Apolgies in advance for OT.  I'm curious, how did he score when he did that and did it really matter?

He birdied one of the holes (had an eagle look) and parred the second. Gave him a much wider fairway to hit off the tee both times and more green to work with in front of the flagstick for the day's pin positions, which was helpful during a week that played exceptionally firm (was a dry and hot week for the tournament itself, on already-firm turf) with equally exceptionally long rough due to very heavy rains throughout Colorado this spring (they got more rain in the month of June alone than they usually get for an entire calendar year).

On the par 5 first it made more sense to me, just because he really did need the extra room to land and stop the ball when hitting a 3 or 5-wood approach over the ditch short of the green. The green itself is not very deep front to back, and the shape is a bit of a diagonal strip from short left to long right following the curve of the ditch with a shaved apron behind it on the right that feeds down into the cabbage and the green itself sloping to the ditch in front. Going more than 3-4 yards long of the green to a back right pin position often leaves you with a 30-40 yard shot out of thick rough to a slippery green with a ditch if you hit that pitch long. Him hitting it into the 15th fairway avoided the pot bunkers that flank either side of 1 fairway (with a forced carry of 290-300 to clear them) and makes the green narrower but much, much deeper. Missing right into the ditch is okay because the ditch is pretty dry and thin on the right side of the green, missing left is also okay because the hill back behind the green will feed the ball back towards the putting surface. I don't know that it actually gave him a better outcome, but when I asked him he said he did it to help eliminate the miss over the green on that back-right pin position with the shaved aprons that feed the ball into a long and difficult short game shot with any misses (left, right, or short) being at least no worse than they'd be from the intended fairway if not better off.

On the par 4 18th it seemed marginal at best to me really. He did it because the main fairway squeezes in between two pot bunkers again in the landing area, with the 17th fairway being massively wide at the same distance and downhill from the teebox (more distance off the tee).

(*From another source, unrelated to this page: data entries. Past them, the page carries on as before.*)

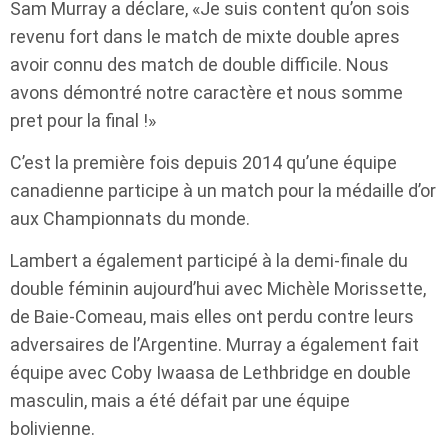
Sam Murray a déclare, «Je suis content qu’on sois
revenu fort dans le match de mixte double apres
avoir connu des match de double difficile. Nous
avons démontré notre caractère et nous somme
pret pour la final !»
C’est la première fois depuis 2014 qu’une équipe
canadienne participe à un match pour la médaille d’or
aux Championnats du monde.
Lambert a également participé à la demi-finale du
double féminin aujourd’hui avec Michèle Morissette,
de Baie-Comeau, mais elles ont perdu contre leurs
adversaires de l’Argentine. Murray a également fait
équipe avec Coby Iwaasa de Lethbridge en double
masculin, mais a été défait par une équipe
bolivienne.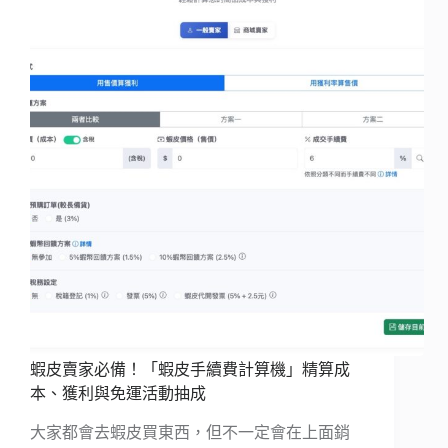
蝦皮賣家必備！「蝦皮手續費計算機」精算成
本、獲利與免運活動抽成
大家都會去蝦皮買東西，但不一定會在上面銷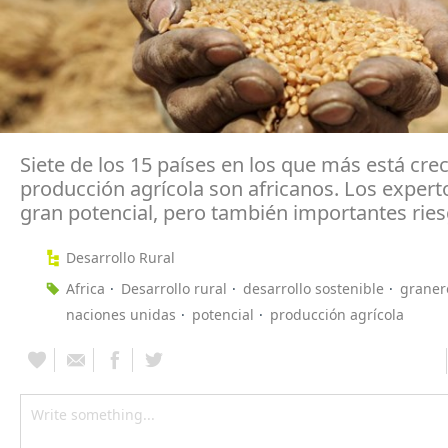
Siete de los 15 países en los que más está cre
producción agrícola son africanos. Los expert
gran potencial, pero también importantes rie
Desarrollo Rural
Africa
Desarrollo rural
desarrollo sostenible
graner
naciones unidas
potencial
producción agrícola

Makes the approach a bit more uphill, but also gave an angle to better avoid the pot bunker short of the green depending on pin position. I don't think he really gained anything there, but I could at least see how maybe he thought it was worthwhile to be more likely to hit fairway and have a slightly shorter approach shot when the usual 2nd is from 200-220 anyways on that hole and I've seen pros only advance the ball ~15 feet using a wedge out of the rough on 18 before (it grows real thick in that area).

Pace of play wasn't terrible since the timing worked out reasonably well, but it was still a short wait on each tee to confirm the fairways were clear each time. As long as on-course OB is clearly marked and communicated where/when it applies, I have no issues with it at all really.